Tué hier mercredi 17 août lors de la manifestation du FNDC à Bambeto Magasin dans la commune de Ratoma, Alpha Oumar Barry, quatrième fils de sa mère était admis au BECP cette année. Sa mère reste inconsolable, surtout qu’elle se souvient de ses derniers instants avec son enfant.
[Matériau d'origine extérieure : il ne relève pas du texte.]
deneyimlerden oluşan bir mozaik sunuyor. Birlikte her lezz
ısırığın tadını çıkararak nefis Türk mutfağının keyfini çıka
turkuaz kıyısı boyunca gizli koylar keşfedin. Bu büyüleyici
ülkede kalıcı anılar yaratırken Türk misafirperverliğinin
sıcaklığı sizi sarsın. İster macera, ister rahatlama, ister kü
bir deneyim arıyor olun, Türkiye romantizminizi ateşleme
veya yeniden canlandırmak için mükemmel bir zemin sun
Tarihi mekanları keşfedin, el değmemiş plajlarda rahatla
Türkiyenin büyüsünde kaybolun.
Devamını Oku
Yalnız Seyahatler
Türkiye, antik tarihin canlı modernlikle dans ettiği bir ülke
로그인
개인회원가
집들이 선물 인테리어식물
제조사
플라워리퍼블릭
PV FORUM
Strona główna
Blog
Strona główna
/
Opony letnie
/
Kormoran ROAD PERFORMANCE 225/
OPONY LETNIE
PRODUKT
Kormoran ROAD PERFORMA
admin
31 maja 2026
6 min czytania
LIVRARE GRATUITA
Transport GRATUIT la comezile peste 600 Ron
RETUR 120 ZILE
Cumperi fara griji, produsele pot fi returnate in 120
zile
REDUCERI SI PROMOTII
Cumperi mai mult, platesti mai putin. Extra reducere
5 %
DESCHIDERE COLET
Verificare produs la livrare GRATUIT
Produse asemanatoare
Interrogée par Maguineeinfos.com, dame Houssaïnatou Barry déplore la confiscation du du corps de son fils par les autorités. Elle soutient d’ailleurs qu’Alpha Oumar Barry n’était pas parmi les manifestants. Il a selon elle été tiré suite au passage du cortège du Président de la Transition sur l’axe

« J’étais avec lui presque toute la journée, après avoir fait la prière de 14h avec lui, je l’ai laissé ici. Quand le calme est revenu, il est allé envoyer la puce de sa sœur chez elle, qui a reçu une balle récemment à Bambeto Magasin. Arrivé chez sa sœur, il a trouvé que la cour était fermée. Il a vu que ses amis étaient vers là-bas, il les a rejoint et quelques temps après, ils sont venus me dire qu’Alpha Oumar a été tué, j’ai dit Non, il est allé chez sa sœur tout de suite. Ils m’ont dit qu’ils l’ont amené à l’hôpital Jean Paul 2. Je suis allée à l’Hôpital, mais dès qu’on l’a envoyé, aussitôt il a rendu l’âme. Les témoins m’ont dit qu’il a été tué lors du passage du cortège du Président », a expliqué la maman de la victime, avant de parler de la suite du corps du jeune.
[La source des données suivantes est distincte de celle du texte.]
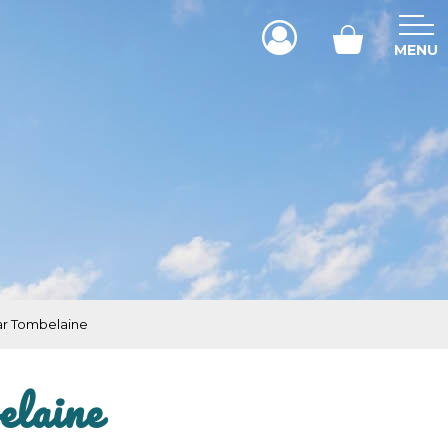
MENU
par Tombelaine
elaine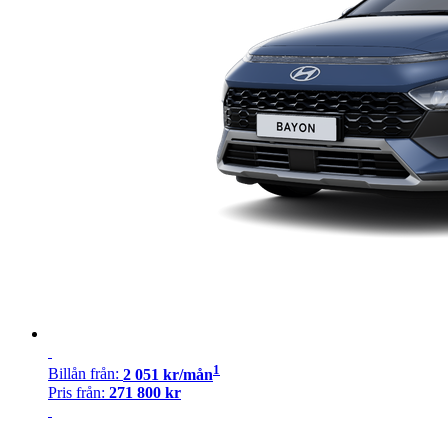
1
Billån
från:
2 051
kr/mån
Pris från:
271 800
kr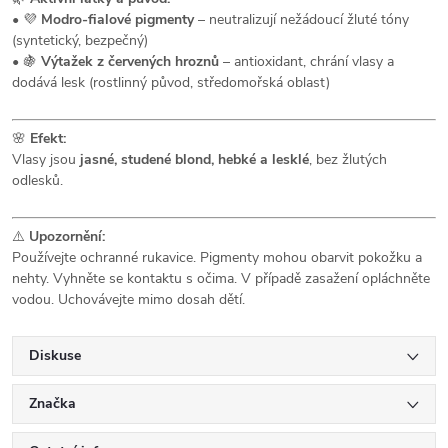
• 💜
Modro-fialové pigmenty
– neutralizují nežádoucí žluté tóny
(syntetický, bezpečný)
• 🍇
Výtažek z červených hroznů
– antioxidant, chrání vlasy a
dodává lesk (rostlinný původ, středomořská oblast)
🌸
Efekt:
Vlasy jsou
jasné, studené blond, hebké a lesklé
, bez žlutých
odlesků.
⚠️
Upozornění:
Používejte ochranné rukavice. Pigmenty mohou obarvit pokožku a
nehty. Vyhněte se kontaktu s očima. V případě zasažení opláchněte
vodou. Uchovávejte mimo dosah dětí.
Diskuse
Značka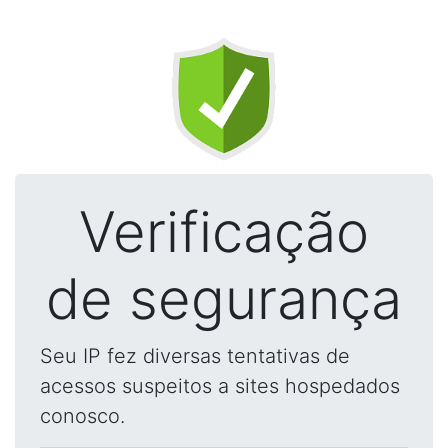
Verificação
de segurança
Seu IP fez diversas tentativas de
acessos suspeitos a sites hospedados
conosco.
« Je voulais qu’on l’enterre aujourd’hui, mais ils ont ramené le corps à l’Hôpital. Je demande aux autorités de me restituer le corps de mon fils, je vais l’enterrer pour au moins réduire la peine dans mon cœur. Il est mon quatrième fils. Depuis son enfance il m’aide avec les travaux à la maison et depuis qu’il est né, personne n’est venu se plaindre auprès de moi à son sujet. À l’école aussi depuis qu’il a commencé jusqu’à l’obtention de son BEPC cette année, il n’a jamais redoublé dans une classe. Hier toute la journée jusqu’à 14h c’est lui qui était dans ma boutique, c’est lui même que j’ai amené pour me chercher du pain. Il est resté ici jusqu’à la fin du repas du déjeuner. C’est lorsqu’il a mangé qu’il est parti chez sa grande sœur, c’est là-bas qu’il a croisé le  destin », se lamente t-elle.